• TASK PROMPT:
Write the entries again exactly, with no line missing.

(Beginning of INPUT MATERIAL)

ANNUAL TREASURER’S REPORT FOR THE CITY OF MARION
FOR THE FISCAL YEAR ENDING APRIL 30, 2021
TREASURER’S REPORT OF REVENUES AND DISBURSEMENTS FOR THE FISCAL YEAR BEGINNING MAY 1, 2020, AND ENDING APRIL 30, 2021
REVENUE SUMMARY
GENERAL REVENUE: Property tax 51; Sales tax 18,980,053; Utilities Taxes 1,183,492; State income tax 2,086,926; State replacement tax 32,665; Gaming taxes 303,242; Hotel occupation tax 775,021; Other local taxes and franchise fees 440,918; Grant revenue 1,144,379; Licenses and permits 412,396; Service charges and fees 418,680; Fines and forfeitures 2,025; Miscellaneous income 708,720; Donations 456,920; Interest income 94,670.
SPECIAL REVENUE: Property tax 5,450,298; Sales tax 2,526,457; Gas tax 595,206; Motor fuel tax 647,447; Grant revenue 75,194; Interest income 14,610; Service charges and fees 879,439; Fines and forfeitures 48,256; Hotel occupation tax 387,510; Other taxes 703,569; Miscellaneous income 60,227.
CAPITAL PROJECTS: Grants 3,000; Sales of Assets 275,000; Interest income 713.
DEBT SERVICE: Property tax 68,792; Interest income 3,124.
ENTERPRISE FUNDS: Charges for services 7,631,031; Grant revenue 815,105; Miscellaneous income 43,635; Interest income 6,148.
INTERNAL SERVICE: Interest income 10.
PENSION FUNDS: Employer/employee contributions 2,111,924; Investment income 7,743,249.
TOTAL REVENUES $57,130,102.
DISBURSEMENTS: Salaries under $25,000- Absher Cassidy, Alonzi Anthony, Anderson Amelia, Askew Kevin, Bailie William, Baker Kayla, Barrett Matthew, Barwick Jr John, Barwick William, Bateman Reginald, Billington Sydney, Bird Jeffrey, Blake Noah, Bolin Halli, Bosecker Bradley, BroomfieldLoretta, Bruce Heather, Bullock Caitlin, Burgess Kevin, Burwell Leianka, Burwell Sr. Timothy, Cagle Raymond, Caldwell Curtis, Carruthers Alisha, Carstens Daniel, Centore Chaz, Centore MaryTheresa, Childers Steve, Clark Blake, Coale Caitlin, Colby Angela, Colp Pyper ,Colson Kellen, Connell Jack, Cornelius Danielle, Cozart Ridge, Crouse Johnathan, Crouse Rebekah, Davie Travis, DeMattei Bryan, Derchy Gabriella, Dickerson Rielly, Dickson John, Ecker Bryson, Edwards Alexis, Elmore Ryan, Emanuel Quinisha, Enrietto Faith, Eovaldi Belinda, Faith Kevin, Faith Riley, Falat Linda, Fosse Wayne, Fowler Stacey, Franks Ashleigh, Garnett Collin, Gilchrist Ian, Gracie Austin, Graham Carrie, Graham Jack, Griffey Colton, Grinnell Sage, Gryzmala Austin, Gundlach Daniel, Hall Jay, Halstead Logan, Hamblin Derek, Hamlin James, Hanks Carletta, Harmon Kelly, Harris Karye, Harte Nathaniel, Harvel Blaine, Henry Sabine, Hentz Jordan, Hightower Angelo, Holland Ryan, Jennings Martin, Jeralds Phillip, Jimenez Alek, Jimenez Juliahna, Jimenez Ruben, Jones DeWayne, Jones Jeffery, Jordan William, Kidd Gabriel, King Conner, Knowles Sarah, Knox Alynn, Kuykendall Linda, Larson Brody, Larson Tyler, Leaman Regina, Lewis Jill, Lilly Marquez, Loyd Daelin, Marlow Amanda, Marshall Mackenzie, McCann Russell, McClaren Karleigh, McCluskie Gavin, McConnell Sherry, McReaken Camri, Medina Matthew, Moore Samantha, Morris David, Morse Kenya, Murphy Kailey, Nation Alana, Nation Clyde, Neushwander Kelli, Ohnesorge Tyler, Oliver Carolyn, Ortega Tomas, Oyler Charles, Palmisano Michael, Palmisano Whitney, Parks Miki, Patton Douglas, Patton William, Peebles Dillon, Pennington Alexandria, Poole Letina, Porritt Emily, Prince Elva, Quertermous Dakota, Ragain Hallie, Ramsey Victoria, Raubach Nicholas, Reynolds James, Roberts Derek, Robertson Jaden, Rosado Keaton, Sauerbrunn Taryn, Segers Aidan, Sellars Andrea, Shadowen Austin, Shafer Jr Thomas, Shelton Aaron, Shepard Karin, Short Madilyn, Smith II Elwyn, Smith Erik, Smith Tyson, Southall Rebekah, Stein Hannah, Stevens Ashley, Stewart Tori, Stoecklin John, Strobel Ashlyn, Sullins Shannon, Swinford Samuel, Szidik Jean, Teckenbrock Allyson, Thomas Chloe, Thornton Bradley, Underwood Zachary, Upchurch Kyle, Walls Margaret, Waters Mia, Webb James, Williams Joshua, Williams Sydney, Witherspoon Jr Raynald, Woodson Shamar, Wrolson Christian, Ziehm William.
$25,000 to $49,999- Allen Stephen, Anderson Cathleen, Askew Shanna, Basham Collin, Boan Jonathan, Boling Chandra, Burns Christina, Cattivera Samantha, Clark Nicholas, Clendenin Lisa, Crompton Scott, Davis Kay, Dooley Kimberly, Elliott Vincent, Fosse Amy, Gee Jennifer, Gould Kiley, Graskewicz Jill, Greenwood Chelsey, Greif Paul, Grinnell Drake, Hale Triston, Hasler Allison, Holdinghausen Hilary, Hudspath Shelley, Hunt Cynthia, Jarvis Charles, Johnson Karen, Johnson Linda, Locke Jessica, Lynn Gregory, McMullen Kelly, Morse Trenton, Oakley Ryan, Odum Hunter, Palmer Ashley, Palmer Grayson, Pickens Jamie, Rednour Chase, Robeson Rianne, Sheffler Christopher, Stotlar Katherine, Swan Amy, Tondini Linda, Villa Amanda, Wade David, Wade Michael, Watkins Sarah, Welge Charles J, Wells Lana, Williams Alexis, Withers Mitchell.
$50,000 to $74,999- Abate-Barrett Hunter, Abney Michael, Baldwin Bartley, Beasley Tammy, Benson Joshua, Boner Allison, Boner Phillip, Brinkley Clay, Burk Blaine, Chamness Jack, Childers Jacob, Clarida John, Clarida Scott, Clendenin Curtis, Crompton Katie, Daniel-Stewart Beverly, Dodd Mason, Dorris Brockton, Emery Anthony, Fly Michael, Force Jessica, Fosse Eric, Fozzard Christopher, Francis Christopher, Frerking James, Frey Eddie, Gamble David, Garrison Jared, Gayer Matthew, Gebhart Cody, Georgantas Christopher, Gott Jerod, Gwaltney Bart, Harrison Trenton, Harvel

(End of INPUT MATERIAL)

• TASK RESPONSE:
ANNUAL TREASURER’S REPORT FOR THE CITY OF MARION
FOR THE FISCAL YEAR ENDING APRIL 30, 2021
TREASURER’S REPORT OF REVENUES AND DISBURSEMENTS FOR THE FISCAL YEAR BEGINNING MAY 1, 2020, AND ENDING APRIL 30, 2021
REVENUE SUMMARY
GENERAL REVENUE: Property tax 51; Sales tax 18,980,053; Utilities Taxes 1,183,492; State income tax 2,086,926; State replacement tax 32,665; Gaming taxes 303,242; Hotel occupation tax 775,021; Other local taxes and franchise fees 440,918; Grant revenue 1,144,379; Licenses and permits 412,396; Service charges and fees 418,680; Fines and forfeitures 2,025; Miscellaneous income 708,720; Donations 456,920; Interest income 94,670.
SPECIAL REVENUE: Property tax 5,450,298; Sales tax 2,526,457; Gas tax 595,206; Motor fuel tax 647,447; Grant revenue 75,194; Interest income 14,610; Service charges and fees 879,439; Fines and forfeitures 48,256; Hotel occupation tax 387,510; Other taxes 703,569; Miscellaneous income 60,227.
CAPITAL PROJECTS: Grants 3,000; Sales of Assets 275,000; Interest income 713.
DEBT SERVICE: Property tax 68,792; Interest income 3,124.
ENTERPRISE FUNDS: Charges for services 7,631,031; Grant revenue 815,105; Miscellaneous income 43,635; Interest income 6,148.
INTERNAL SERVICE: Interest income 10.
PENSION FUNDS: Employer/employee contributions 2,111,924; Investment income 7,743,249.
TOTAL REVENUES $57,130,102.
DISBURSEMENTS: Salaries under $25,000- Absher Cassidy, Alonzi Anthony, Anderson Amelia, Askew Kevin, Bailie William, Baker Kayla, Barrett Matthew, Barwick Jr John, Barwick William, Bateman Reginald, Billington Sydney, Bird Jeffrey, Blake Noah, Bolin Halli, Bosecker Bradley, BroomfieldLoretta, Bruce Heather, Bullock Caitlin, Burgess Kevin, Burwell Leianka, Burwell Sr. Timothy, Cagle Raymond, Caldwell Curtis, Carruthers Alisha, Carstens Daniel, Centore Chaz, Centore MaryTheresa, Childers Steve, Clark Blake, Coale Caitlin, Colby Angela, Colp Pyper ,Colson Kellen, Connell Jack, Cornelius Danielle, Cozart Ridge, Crouse Johnathan, Crouse Rebekah, Davie Travis, DeMattei Bryan, Derchy Gabriella, Dickerson Rielly, Dickson John, Ecker Bryson, Edwards Alexis, Elmore Ryan, Emanuel Quinisha, Enrietto Faith, Eovaldi Belinda, Faith Kevin, Faith Riley, Falat Linda, Fosse Wayne, Fowler Stacey, Franks Ashleigh, Garnett Collin, Gilchrist Ian, Gracie Austin, Graham Carrie, Graham Jack, Griffey Colton, Grinnell Sage, Gryzmala Austin, Gundlach Daniel, Hall Jay, Halstead Logan, Hamblin Derek, Hamlin James, Hanks Carletta, Harmon Kelly, Harris Karye, Harte Nathaniel, Harvel Blaine, Henry Sabine, Hentz Jordan, Hightower Angelo, Holland Ryan, Jennings Martin, Jeralds Phillip, Jimenez Alek, Jimenez Juliahna, Jimenez Ruben, Jones DeWayne, Jones Jeffery, Jordan William, Kidd Gabriel, King Conner, Knowles Sarah, Knox Alynn, Kuykendall Linda, Larson Brody, Larson Tyler, Leaman Regina, Lewis Jill, Lilly Marquez, Loyd Daelin, Marlow Amanda, Marshall Mackenzie, McCann Russell, McClaren Karleigh, McCluskie Gavin, McConnell Sherry, McReaken Camri, Medina Matthew, Moore Samantha, Morris David, Morse Kenya, Murphy Kailey, Nation Alana, Nation Clyde, Neushwander Kelli, Ohnesorge Tyler, Oliver Carolyn, Ortega Tomas, Oyler Charles, Palmisano Michael, Palmisano Whitney, Parks Miki, Patton Douglas, Patton William, Peebles Dillon, Pennington Alexandria, Poole Letina, Porritt Emily, Prince Elva, Quertermous Dakota, Ragain Hallie, Ramsey Victoria, Raubach Nicholas, Reynolds James, Roberts Derek, Robertson Jaden, Rosado Keaton, Sauerbrunn Taryn, Segers Aidan, Sellars Andrea, Shadowen Austin, Shafer Jr Thomas, Shelton Aaron, Shepard Karin, Short Madilyn, Smith II Elwyn, Smith Erik, Smith Tyson, Southall Rebekah, Stein Hannah, Stevens Ashley, Stewart Tori, Stoecklin John, Strobel Ashlyn, Sullins Shannon, Swinford Samuel, Szidik Jean, Teckenbrock Allyson, Thomas Chloe, Thornton Bradley, Underwood Zachary, Upchurch Kyle, Walls Margaret, Waters Mia, Webb James, Williams Joshua, Williams Sydney, Witherspoon Jr Raynald, Woodson Shamar, Wrolson Christian, Ziehm William.
$25,000 to $49,999- Allen Stephen, Anderson Cathleen, Askew Shanna, Basham Collin, Boan Jonathan, Boling Chandra, Burns Christina, Cattivera Samantha, Clark Nicholas, Clendenin Lisa, Crompton Scott, Davis Kay, Dooley Kimberly, Elliott Vincent, Fosse Amy, Gee Jennifer, Gould Kiley, Graskewicz Jill, Greenwood Chelsey, Greif Paul, Grinnell Drake, Hale Triston, Hasler Allison, Holdinghausen Hilary, Hudspath Shelley, Hunt Cynthia, Jarvis Charles, Johnson Karen, Johnson Linda, Locke Jessica, Lynn Gregory, McMullen Kelly, Morse Trenton, Oakley Ryan, Odum Hunter, Palmer Ashley, Palmer Grayson, Pickens Jamie, Rednour Chase, Robeson Rianne, Sheffler Christopher, Stotlar Katherine, Swan Amy, Tondini Linda, Villa Amanda, Wade David, Wade Michael, Watkins Sarah, Welge Charles J, Wells Lana, Williams Alexis, Withers Mitchell.
$50,000 to $74,999- Abate-Barrett Hunter, Abney Michael, Baldwin Bartley, Beasley Tammy, Benson Joshua, Boner Allison, Boner Phillip, Brinkley Clay, Burk Blaine, Chamness Jack, Childers Jacob, Clarida John, Clarida Scott, Clendenin Curtis, Crompton Katie, Daniel-Stewart Beverly, Dodd Mason, Dorris Brockton, Emery Anthony, Fly Michael, Force Jessica, Fosse Eric, Fozzard Christopher, Francis Christopher, Frerking James, Frey Eddie, Gamble David, Garrison Jared, Gayer Matthew, Gebhart Cody, Georgantas Christopher, Gott Jerod, Gwaltney Bart, Harrison Trenton, Harvel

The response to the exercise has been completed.